The Rev. Joseph Lowery, who co-founded the Southern Christian Leadership Conference with Martin Luther King Jr., spoke directly to the current administration's foreign and domestic policies.

"Our marvelous presidents and governors come to mourn and praise ... but in the morning will words become deeds that meet need?" Lowery asked.

"For war, billions more, but no more for the poor," he said, in a take-off of a lyric from Stevie Wonder's song "A Time to Love," which drew a roaring standing ovation. The comments drew head shakes from President Bush and his father as they sat behind the pulpit.

Angelou spoke of King as a sister with whom she shared her pain and laughter.

"Those of us who have gathered here ... we owe something from this minute on, so this gathering is not just another footnote on the pages of history," Angelou said.

"I mean to say I want to see a better world. I mean to say I want to see some peace somewhere," she said to thundering applause.

The lavish service, which began just after noon EST and didn't end until after 6 p.m., stood in sharp contrast to the 1968 funeral for King's husband.

President Lyndon B. Johnson did not attend those services, which were held in the much smaller and older Ebenezer Church in Atlanta, where King had preached. The suburban Atlanta county where his widow was honored Tuesday was once a stronghold of the Ku Klux Klan but today has one of the most affluent black populations in the country.

Earlier in the day, thousands waited in line Tuesday morning for a chance to say goodbye to King at a final viewing before the funeral. Crowds began gathering as early as 3 a.m. to view King's body. An estimated 8,000 mourners shuffled by the casket before the Secret Service ended the viewing to allow the room to be searched.

"There's one word to describe going to go see Coretta — historic. It's good to finally see her at peace," said Robert Jackson, a 34-year-old financial consultant from Atlanta whose 10-year-old daughter, Ebony, persuaded him to take her to the church Tuesday.

More than 160,000 mourners have waited in long lines at public viewings to file past her casket and pay their respects since King's body was returned to Georgia.

Viewings were at Ebenezer Baptist Church, where her husband preached in the 1960s, on Monday; at New Birth Missionary Baptist Church on Tuesday morning; and during the weekend at the Georgia Capitol, where King became the first woman and the first black person to lie in honor there.

"I'm here to pay my respects for a woman who has gotten me to the place I am today," said Theresa Wade, of Mapleton, waiting outside the church Tuesday. "I believe everyone should pay tribute because the King family has done so much for us."

The funeral followed the previous day's of tributes at Ebenezer Baptist Church, where Gladys Knight performed and television talk-show host Oprah Winfrey, former Atlanta mayor and King lieutenant Andrew Young and others shared their memories.

"For me, she embodied royalty. She was the queen. ... You knew she was a force," Winfrey told an audience of 1,700 at the musical celebration in King's honor.

Winfrey laughed as she told how she once persuaded King to get a new hairdo on her TV show. And she became emotional when she told how King, in the week before her death, sent her a handmade quilt that her husband's mother had passed down.

"She leaves us all a better America than the America of her childhood," Winfrey said.
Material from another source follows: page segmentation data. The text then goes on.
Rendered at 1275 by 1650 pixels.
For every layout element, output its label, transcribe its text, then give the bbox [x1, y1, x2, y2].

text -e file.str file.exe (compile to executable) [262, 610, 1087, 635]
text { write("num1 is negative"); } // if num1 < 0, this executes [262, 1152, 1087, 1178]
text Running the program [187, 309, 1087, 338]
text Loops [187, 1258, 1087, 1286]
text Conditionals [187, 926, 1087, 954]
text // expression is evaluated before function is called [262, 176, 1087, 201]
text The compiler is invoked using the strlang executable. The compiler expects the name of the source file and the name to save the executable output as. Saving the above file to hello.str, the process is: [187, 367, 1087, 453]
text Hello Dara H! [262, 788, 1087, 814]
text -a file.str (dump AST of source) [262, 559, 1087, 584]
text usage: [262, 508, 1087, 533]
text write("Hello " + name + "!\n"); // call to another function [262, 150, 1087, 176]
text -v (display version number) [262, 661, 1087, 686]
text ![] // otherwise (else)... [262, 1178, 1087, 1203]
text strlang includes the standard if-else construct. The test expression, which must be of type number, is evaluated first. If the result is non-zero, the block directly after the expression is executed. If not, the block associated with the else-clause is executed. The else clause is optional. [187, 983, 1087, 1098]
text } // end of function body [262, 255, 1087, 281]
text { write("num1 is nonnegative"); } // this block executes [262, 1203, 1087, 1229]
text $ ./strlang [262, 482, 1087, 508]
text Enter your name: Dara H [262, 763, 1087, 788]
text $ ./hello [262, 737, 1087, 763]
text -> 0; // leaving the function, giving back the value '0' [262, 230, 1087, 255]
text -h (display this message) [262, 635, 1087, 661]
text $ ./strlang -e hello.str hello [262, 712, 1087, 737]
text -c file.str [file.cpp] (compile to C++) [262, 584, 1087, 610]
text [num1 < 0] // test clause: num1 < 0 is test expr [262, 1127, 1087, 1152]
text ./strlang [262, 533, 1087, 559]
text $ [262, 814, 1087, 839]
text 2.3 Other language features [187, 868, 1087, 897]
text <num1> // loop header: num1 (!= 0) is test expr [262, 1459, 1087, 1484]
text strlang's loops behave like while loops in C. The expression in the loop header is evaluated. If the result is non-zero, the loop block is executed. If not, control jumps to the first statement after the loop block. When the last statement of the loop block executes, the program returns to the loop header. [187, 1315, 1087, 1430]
At a service Monday night, the Revs. Jackson and Al Sharpton galvanized the crowd with fiery speeches that blasted the government and public figures for trying to make the King legacy their own while doing nothing for world peace or poor black Americans.
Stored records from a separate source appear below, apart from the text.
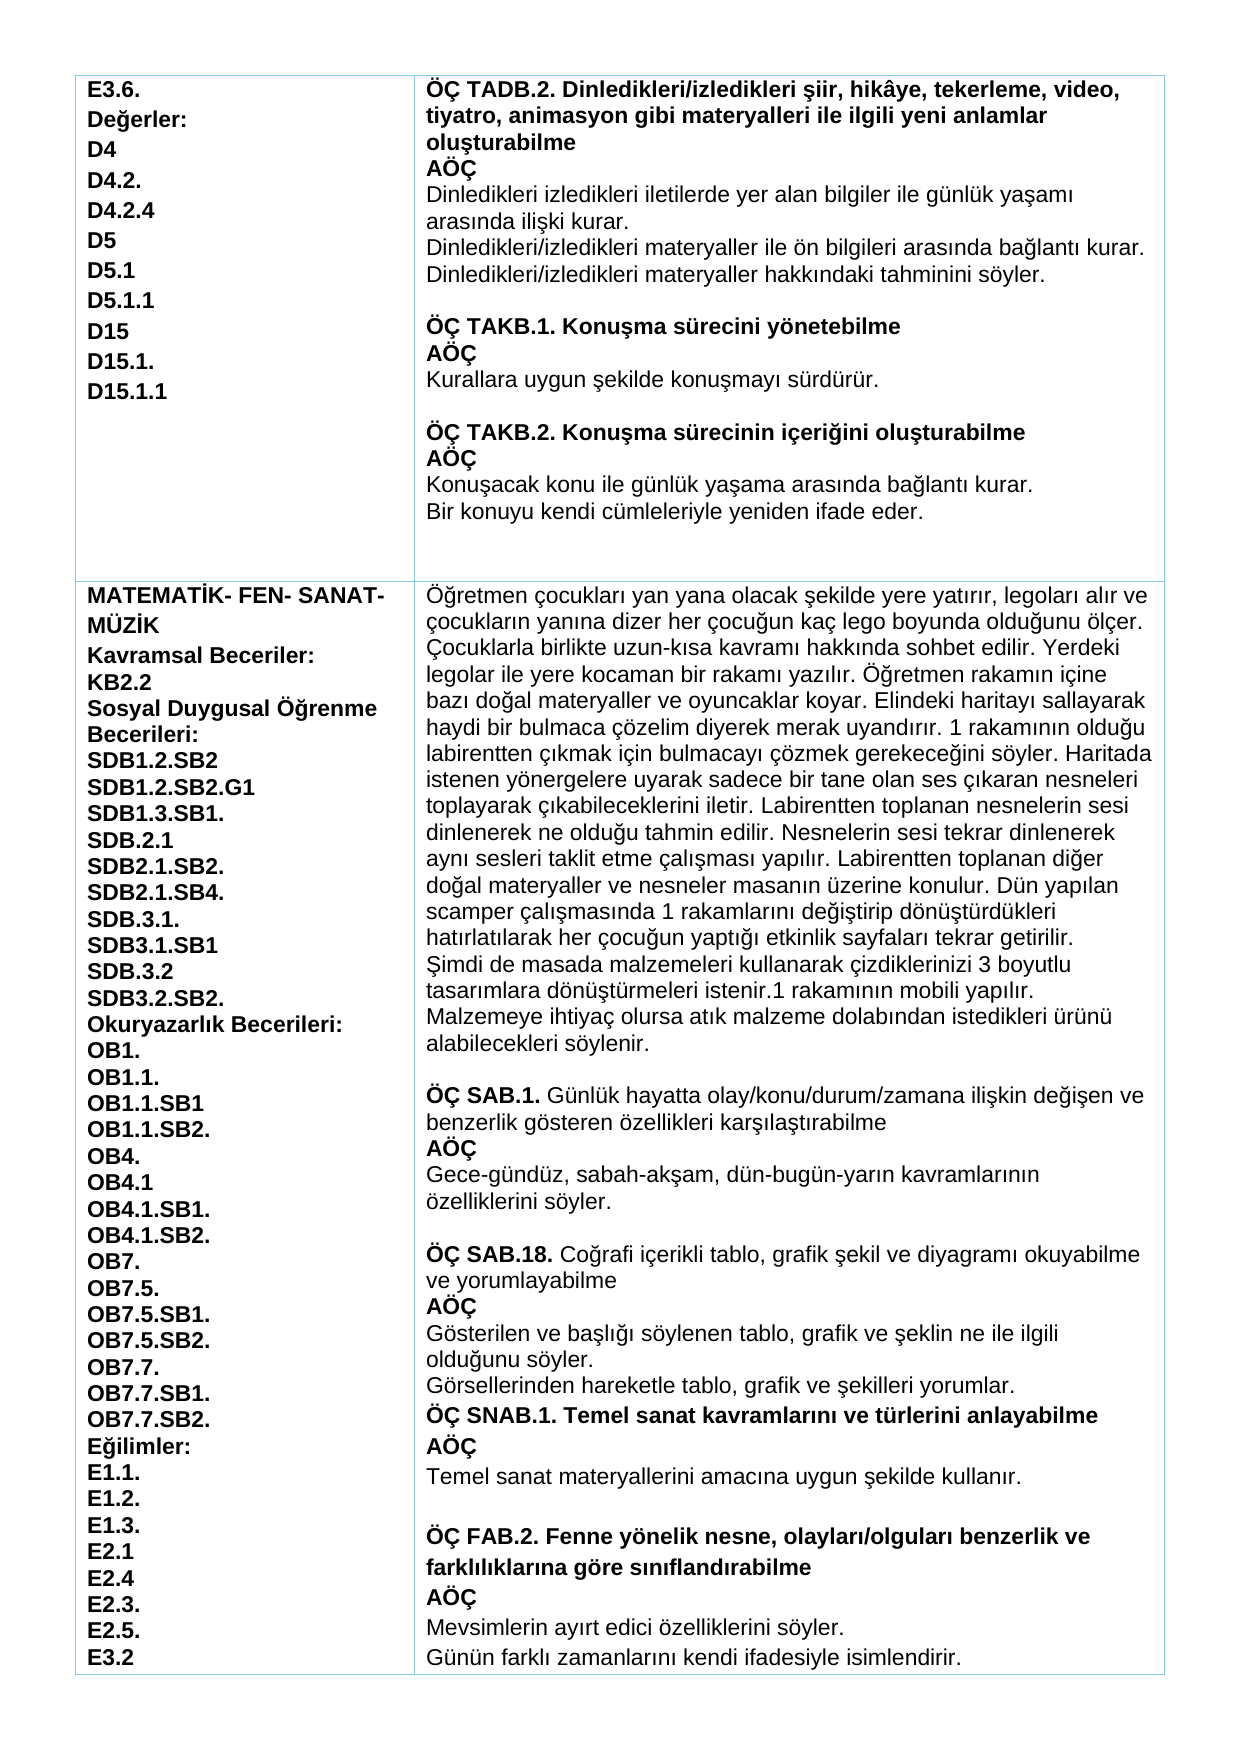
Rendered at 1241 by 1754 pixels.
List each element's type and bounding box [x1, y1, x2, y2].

table_cell [76, 76, 414, 581]
table_cell [415, 76, 1164, 581]
table_cell [415, 582, 1164, 1674]
table_cell [76, 582, 414, 1674]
After the funeral, King's body was taken to a crypt near her husband's tomb at the King Center, which she built to promote his memory.

Between the tombs is the eternal flame placed there years ago in Martin Luther King Jr.'s honor. On the crypt, inscribed in black, is the Bible passage First Corinthians 13:13, which reads: "And now abide Faith, Hope, Love, These Three; but the greatest of these is Love."

FOX News' Catherine Donaldson-Evans and The Associated Press contributed to this report.